トークンリング

出典: フリー百科事典『ウィキペディア(Wikipedia)』
Jump to navigation Jump to search
トークンリングで使われるコネクタ

トークンリング (Token Ring) は、LANの物理層およびデータリンク層の規格の一つ。 IBMが開発したもので、IEEE 802.5で規格化されている。通信速度は4Mbpsおよび16Mbps。ノードがリング状に接続されている点が特徴。

物理的にはハブで集線したスター型の構成をとる。ハブや壁面端子のコネクタは独特の大型のものが使われる。このコネクタにはオスメスの区別がなく、同じ形の2つのコネクタを接続する点に特徴がある。

論理的にはリング型トポロジーで構成され、そのリングをトークンと呼ばれる信号が高速で周回している(トークンパッシング)。
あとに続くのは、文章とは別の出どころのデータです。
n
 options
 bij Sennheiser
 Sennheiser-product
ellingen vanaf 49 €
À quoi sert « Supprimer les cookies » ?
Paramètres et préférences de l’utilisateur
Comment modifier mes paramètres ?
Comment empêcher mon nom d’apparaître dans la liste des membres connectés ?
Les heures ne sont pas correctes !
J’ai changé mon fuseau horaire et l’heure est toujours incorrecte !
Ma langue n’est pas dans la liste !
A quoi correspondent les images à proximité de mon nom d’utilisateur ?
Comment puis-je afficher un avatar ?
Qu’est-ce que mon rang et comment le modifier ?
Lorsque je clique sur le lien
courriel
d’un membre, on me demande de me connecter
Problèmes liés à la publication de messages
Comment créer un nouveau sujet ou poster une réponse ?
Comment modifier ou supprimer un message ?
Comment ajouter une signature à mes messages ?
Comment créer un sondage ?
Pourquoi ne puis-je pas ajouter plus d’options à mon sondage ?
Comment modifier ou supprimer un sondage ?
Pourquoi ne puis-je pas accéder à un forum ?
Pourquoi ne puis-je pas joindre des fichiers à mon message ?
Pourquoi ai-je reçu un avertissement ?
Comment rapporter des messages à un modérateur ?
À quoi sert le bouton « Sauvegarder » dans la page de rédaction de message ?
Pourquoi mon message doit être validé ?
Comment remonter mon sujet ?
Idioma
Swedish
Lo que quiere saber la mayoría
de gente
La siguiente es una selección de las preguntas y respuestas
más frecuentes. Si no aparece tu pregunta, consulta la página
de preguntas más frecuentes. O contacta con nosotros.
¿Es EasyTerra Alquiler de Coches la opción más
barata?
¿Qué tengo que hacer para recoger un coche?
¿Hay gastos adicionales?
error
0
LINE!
情報の送信権はトークンを得たノードが持つ。従って、物理的に「衝突」が発生しない。トークンと呼ばれるデータが常にリング状のネットワーク上を回っている為、データが送受信されていない時は、トークンは、ただネットワーク上を回っているだけである。データを送信するノードはまず空いているトークンを捕まえて、それをフレームに変えてデータを搭載して送り出す。ノードでは回ってくるフレームを監視していて、フレーム・ヘッダに自分宛のアドレスが記載されている場合にのみ、それを取り込む仕組みになっており、自分宛ではないデータについては、そのまま次のノードに回してしまう。情報はトークンに付加して次のノードに渡す。受信は自ノード宛ての情報だけを受信し、他ノード宛のものはトークンごと次のノードにまわす。データが壊れた場合など、どのノード宛の情報か不明のものが永久にネットワークを回り続けるのを防ぐため、ペイロードは何周かした後に破棄されるようになっている。従って、ネットワークの帯域を無駄なく使い切ることが出来る。

ネットワークの高速化のために、2つ以上のトークンを巡回させることも可能である。

通信速度(リングスピードという)の設定を誤った機器を接続すると、ネットワーク全体がダウンしてしまうという欠点があった。

CSMA/CD方式と違ってパケットの衝突(コリジョン)が生じないため、初期の10BASEイーサネットと比べると性能や安定性の面で優れていたが、イーサネットの高速化・低価格化やスイッチングハブの登場により優位性を失った。

日本ではIBM PCやLANの普及が遅れたため、あまり使われていない。

インターネット普及が進むにつれて、殆どのトークンリングがイーサネットに置換された。従って、世界的にも利用されなくなった技術と言え

長所と欠点(CSMA/CD方式と比較して)[編集]

長所[編集]

  • 前述したように、トークンリングは、パケットの衝突が生じない。そのため、アクセスが集中しても、速度が落ちずに安定しているため、ストレスを感じない。

欠点[編集]

  • たった一台の機器の設定違いやダウンが、ネットワーク全体に影響を及ぼしてしまう。
  • ネットワークから機器を撤去する場合や、逆にネットワークに機器を新規に追加するような場合、ハブにLANケーブルを抜き挿しすれば良いだけのCSMA/CD方式に対し、トークンリングはその度に、ネットワーク全ての機器の設定を変えなくてはいけないなど、保守の負担が大きい。